Cursor's inline edit popup, the Cmd-K instant-edit, and the Composer file-selection pane have no Claude Code equivalent. Claude Code is a terminal agent. You give it a task, it edits files in batch, you review the diff after. The 56kode post calls this the shift from "coding to supervising" and that matches my experience. The first day feels slower because you're not making micro-edits in real time. By day three the throughput is higher because the agent does the boring scaffolding while you read the diff.

The Cursor tab-completion model also doesn't carry over. Claude Code isn't running in your editor's gutter. If you want completions, you keep VS Code or Cursor open for that and use Claude Code in the terminal alongside it. A lot of Cursor refugees end up with this two-pane setup for the first month.

What to do this week

Block 30 minutes today. Run cp .cursorrules CLAUDE.md, move MCP servers from ~/.cursor/mcp.json to ~/.claude.json, and trim CLAUDE.md to under 200 lines.

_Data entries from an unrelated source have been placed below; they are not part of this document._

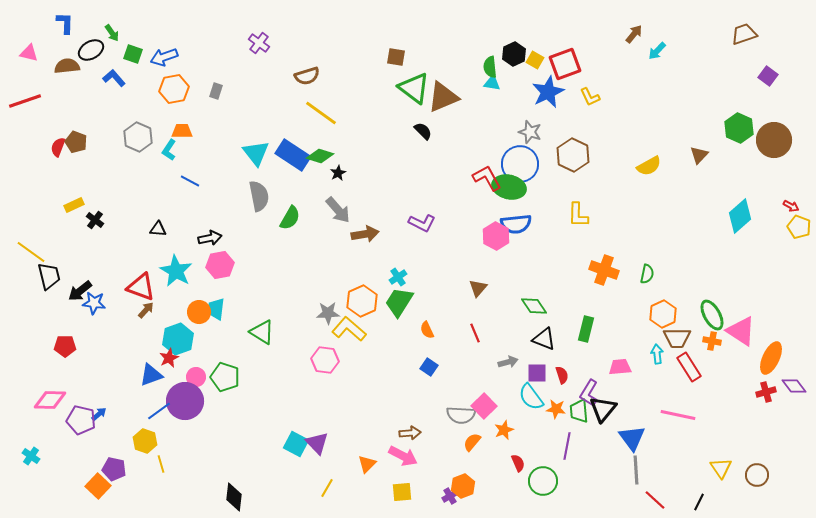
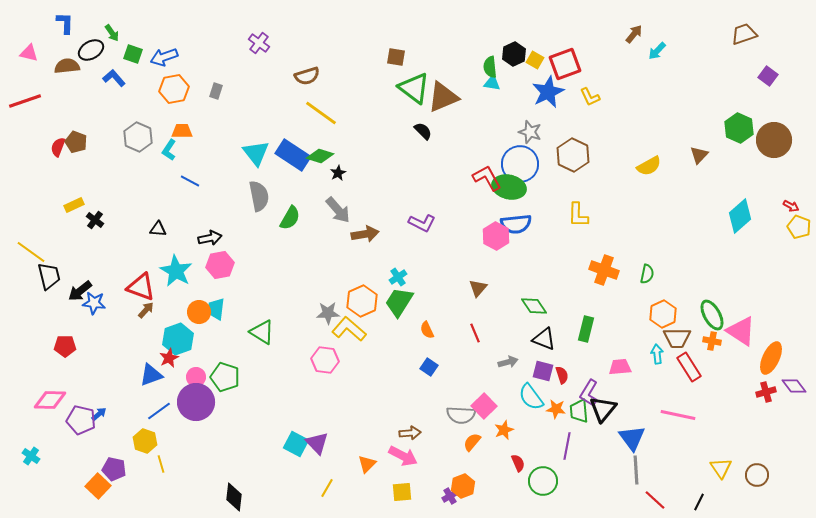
purple square at (537, 373): moved 6 px right, 2 px up; rotated 15 degrees clockwise
purple circle at (185, 401): moved 11 px right, 1 px down
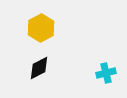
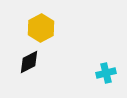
black diamond: moved 10 px left, 6 px up
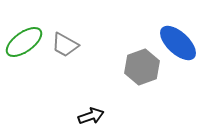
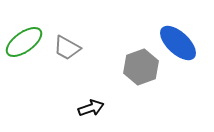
gray trapezoid: moved 2 px right, 3 px down
gray hexagon: moved 1 px left
black arrow: moved 8 px up
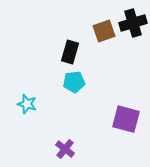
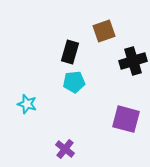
black cross: moved 38 px down
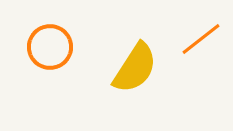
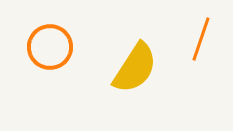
orange line: rotated 33 degrees counterclockwise
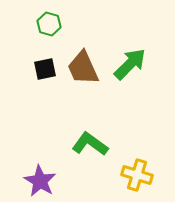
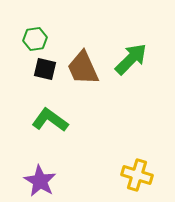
green hexagon: moved 14 px left, 15 px down; rotated 25 degrees counterclockwise
green arrow: moved 1 px right, 5 px up
black square: rotated 25 degrees clockwise
green L-shape: moved 40 px left, 24 px up
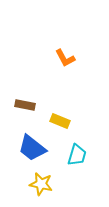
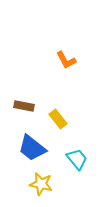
orange L-shape: moved 1 px right, 2 px down
brown rectangle: moved 1 px left, 1 px down
yellow rectangle: moved 2 px left, 2 px up; rotated 30 degrees clockwise
cyan trapezoid: moved 4 px down; rotated 55 degrees counterclockwise
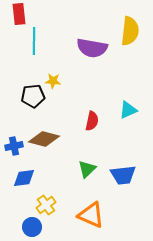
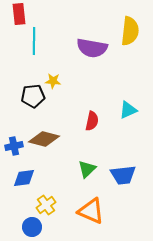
orange triangle: moved 4 px up
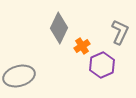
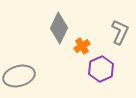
purple hexagon: moved 1 px left, 4 px down
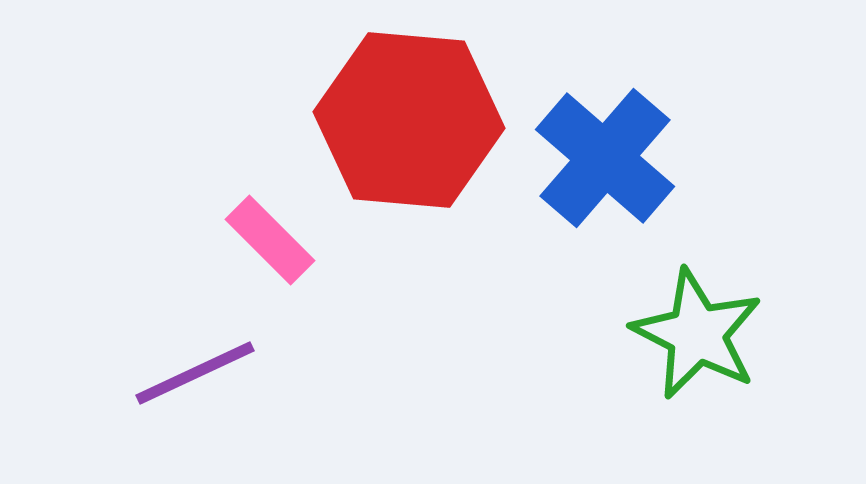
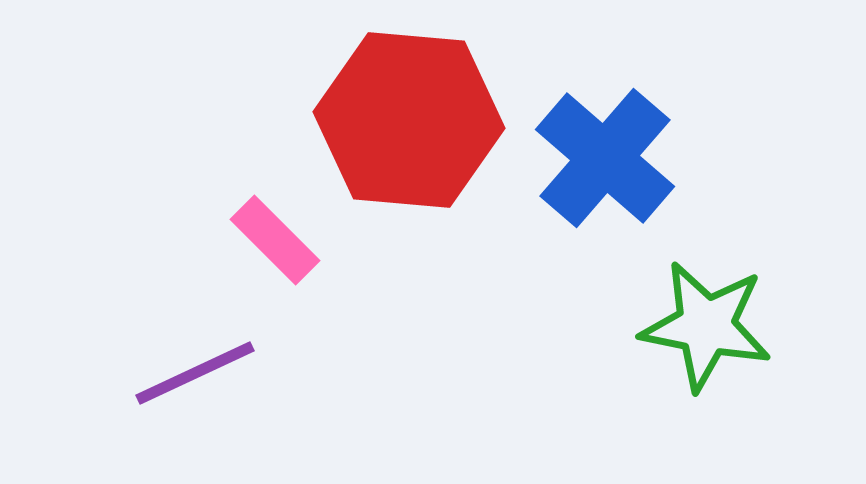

Block another 30 minutes Friday. Open your Cursor chat history, find the three prompts you've pasted most often, and write a SKILL.md for each. Put them in ~/.claude/skills/ if they're personal, .claude/skills/ if your team will use them. If you want the interview-driven version, Knack writes the SKILL.md folder from a 6-step conversation and handles the trigger-phrase wording.

Two weeks in, the test is simple. You open a new project and the chat history is empty. Do you reach for Cursor to retype the prompt, or do you reach for a skill name? If it's the second one, migrating from cursor to claude code worked. If it's the first, you stopped at step 2.